Study finds e-gov success factors

For e-government efforts, intergovernmental relations are a more important success factor than technology.

'Social Security Administration's Kim Mitchel

Henrik G. DeGyor

As the Bush administration places an increased emphasis on intergovernmental collaboration, e-government projects will take on greater importance. State, local, federal and industry officials last month said these projects must do more than pay lip service to the buzzwords of communication and leadership to be successful.

'There has to be an honest assessment between the federal and state and local partners,' said Tricia Iveson, the co-chairwoman of the Industry Advisory Council's e-government shared interest group, which last month, along with the General Services Administration, released a study on success factors for cross-jurisdictional e-government projects. 'Divisions in authority, accountability and control present unique challenges when managing these projects.'

Chris McKinnon, the project manager for the Western Governors Association's Health Passport Project, said he learned that resolving both personnel and technical issues as early as possible helped his project. The Health Passport Project gave 15,000 smart cards to citizens in Nevada, North Dakota and Wyoming enrolled in federal benefits programs such as Head Start, Medicaid and the Agriculture Department's Women, Infants and Children program. The program lets participants claim benefits more easily because all their information is stored on the card.

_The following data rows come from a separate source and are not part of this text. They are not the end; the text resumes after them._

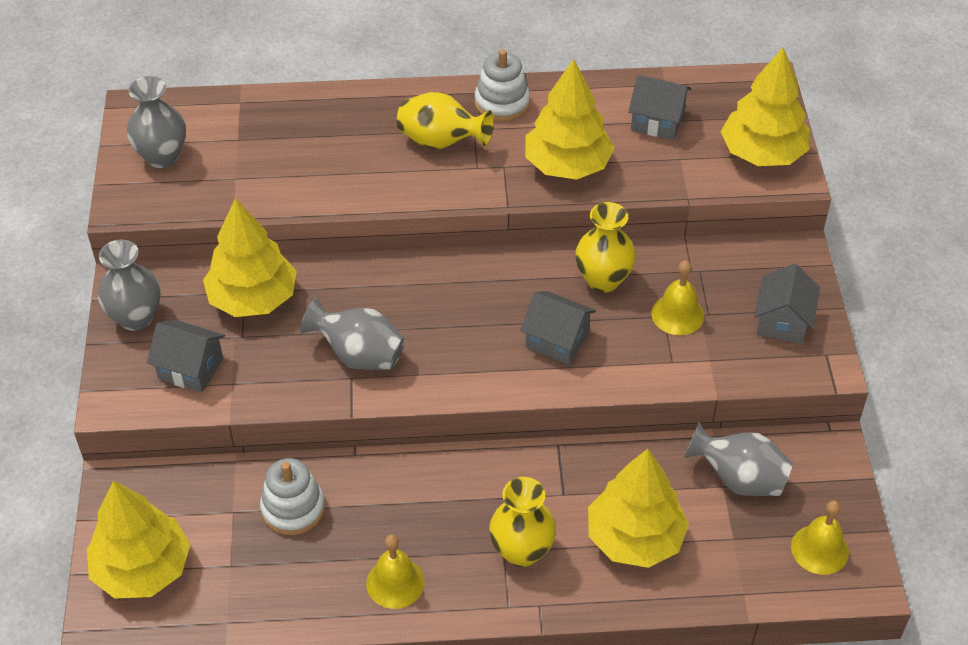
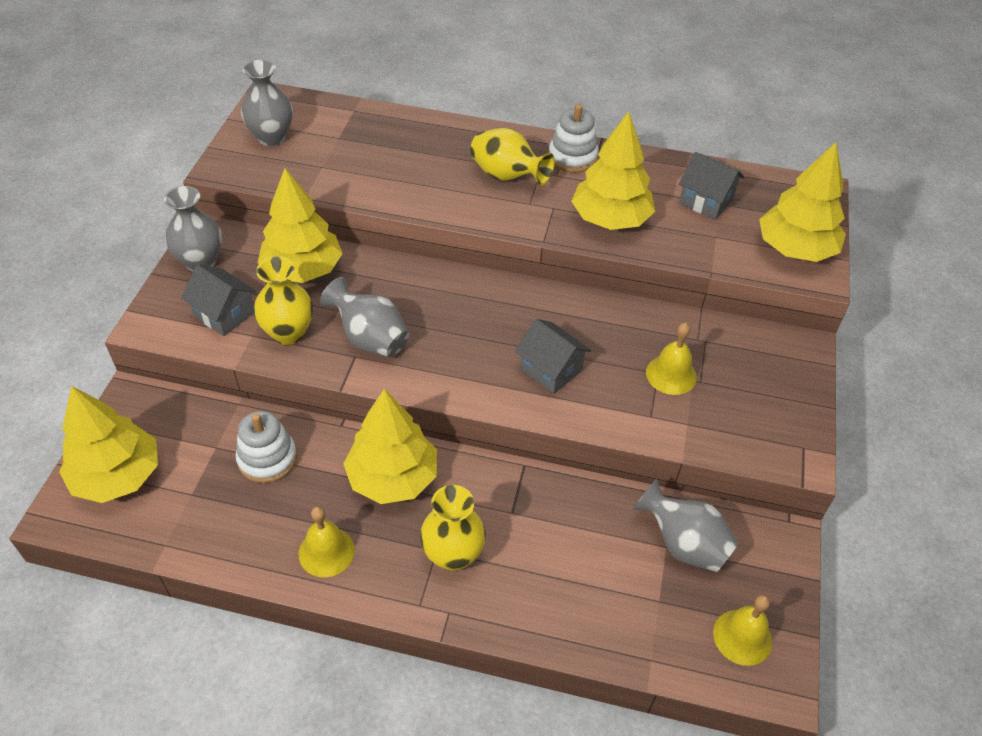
camera: 15 degrees right, 0 degrees up
yellow vase [575,202,636,293] -> yellow vase moved to [254,256,313,345]
yellow tree [588,449,689,568] -> yellow tree moved to [343,389,437,504]
grey house [754,264,820,344] -> none

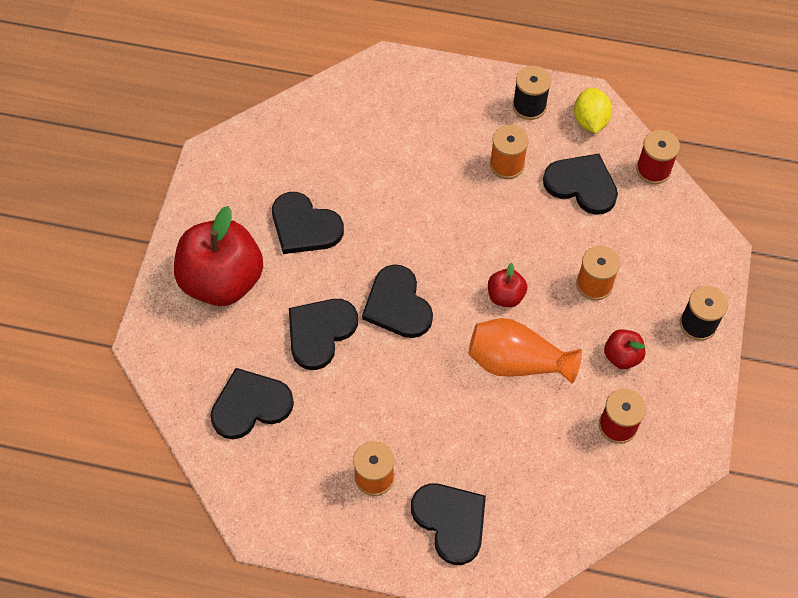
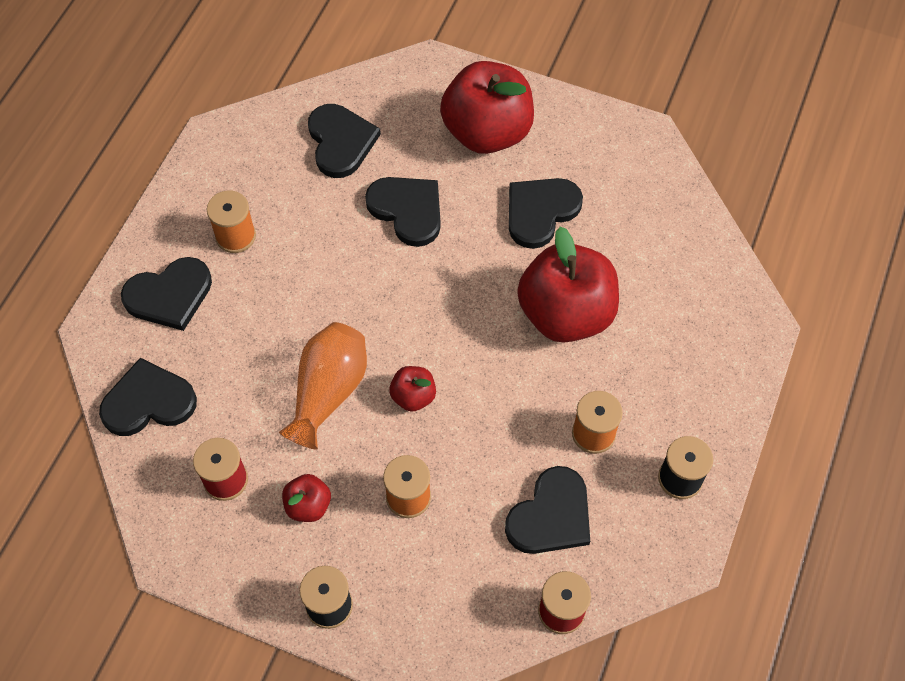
camera: 100 degrees right, 0 degrees up
black heart [362,264,433,338] -> black heart moved to [99,358,197,436]
yellow lemon [574,87,612,133] -> none
none -> red apple [517,227,619,343]

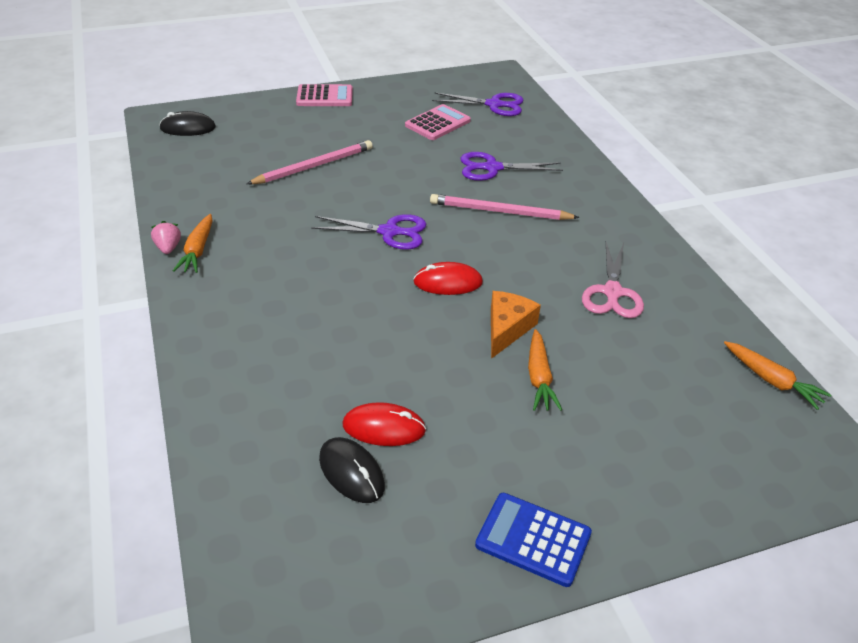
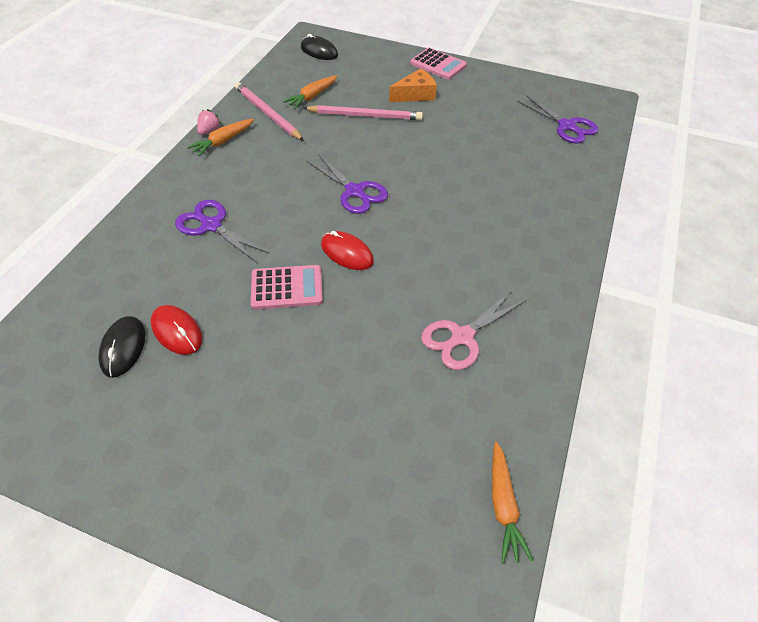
camera: 40 degrees right, 10 degrees up
pink calculator [405,104,471,140] -> pink calculator moved to [251,265,323,309]
pink pencil [430,194,580,220] -> pink pencil moved to [235,82,304,141]
purple scissors [460,152,563,181] -> purple scissors moved to [175,200,269,263]
blue calculator [475,493,592,587] -> none
orange cheese [491,291,541,359] -> orange cheese moved to [389,68,437,102]
orange carrot [528,329,562,411] -> orange carrot moved to [283,76,337,109]

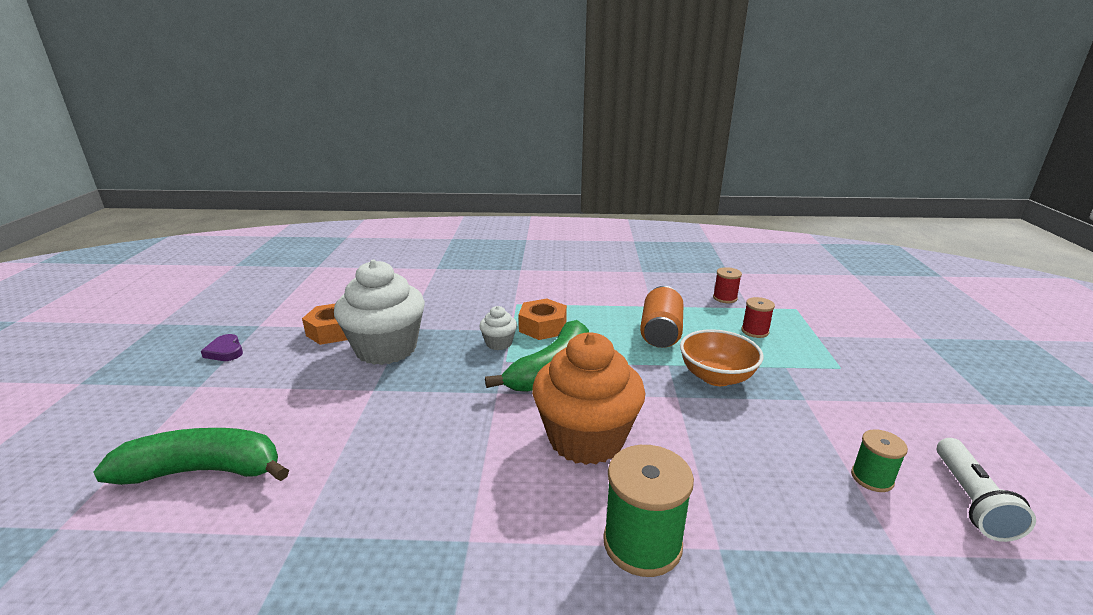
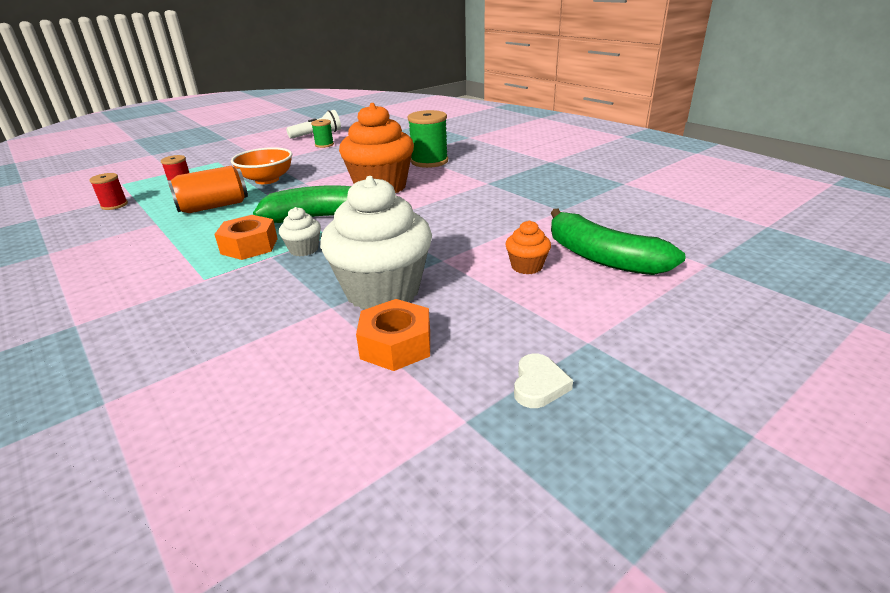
camera: 130 degrees left, 5 degrees up
purple heart [201,334,243,361] -> white heart [514,354,573,408]
none -> orange cupcake [505,220,551,274]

McKinnon said formalizing agreements with all parties to include administrative guidelines and common business processes helps make sure everyone is on the same page. He also said a phased implementation schedule helps garner support because the approach builds on program successes.

Jim Van Wert, a senior adviser for policy, planning and e-government for the Small Business Administration, leads the Business Compliance One-Stop project, one of the Office of Management and Budget's 25 Quicksilver initiatives. The project will let federal, state and local agencies share information from businesses that register for permits and licenses. It also will provide companies information on laws and regulations.

Van Wert said he has learned five lessons since he's been working on the project.

'The project needs to be modeled after the customer,' he said. 'Know the customers, know your competitors, know those who don't want you to do this. You have to be flexible and improvise, because you end up changing courses many times.'

Kim Mitchel of the Social Security Administration, the project leader for the Treasury Department's Simplified Tax and Wage Reporting project, said intergovernmental relations are more important than technology.

'You need to understand what entities are involved,' she said. 'You also need to know the dimensions of the project, whether it is two agencies or 100.'

Van Wert said finding a champion for a project is key to e-government success at all levels. Government agencies must share the power and the credit, establish and meet milestones, and maintain a sense of urgency to get the project done, he said.

Leslie Cone, manager of the Bureau of Land Management's National Integrated Land System project, said she spent time analyzing the legacy systems being used by all agencies. The NILS project will manage public survey records and land parcel information using a geographic information system through a Web portal.

'Once we gathered the requirements, the business rules and the data on the legacy systems, we were able to re-engineer the business processes,' she said. 'It helped having a program manager who has a business background instead of an IT background.'

Mitchel said understanding the IT platforms involved is the first step to integrating them.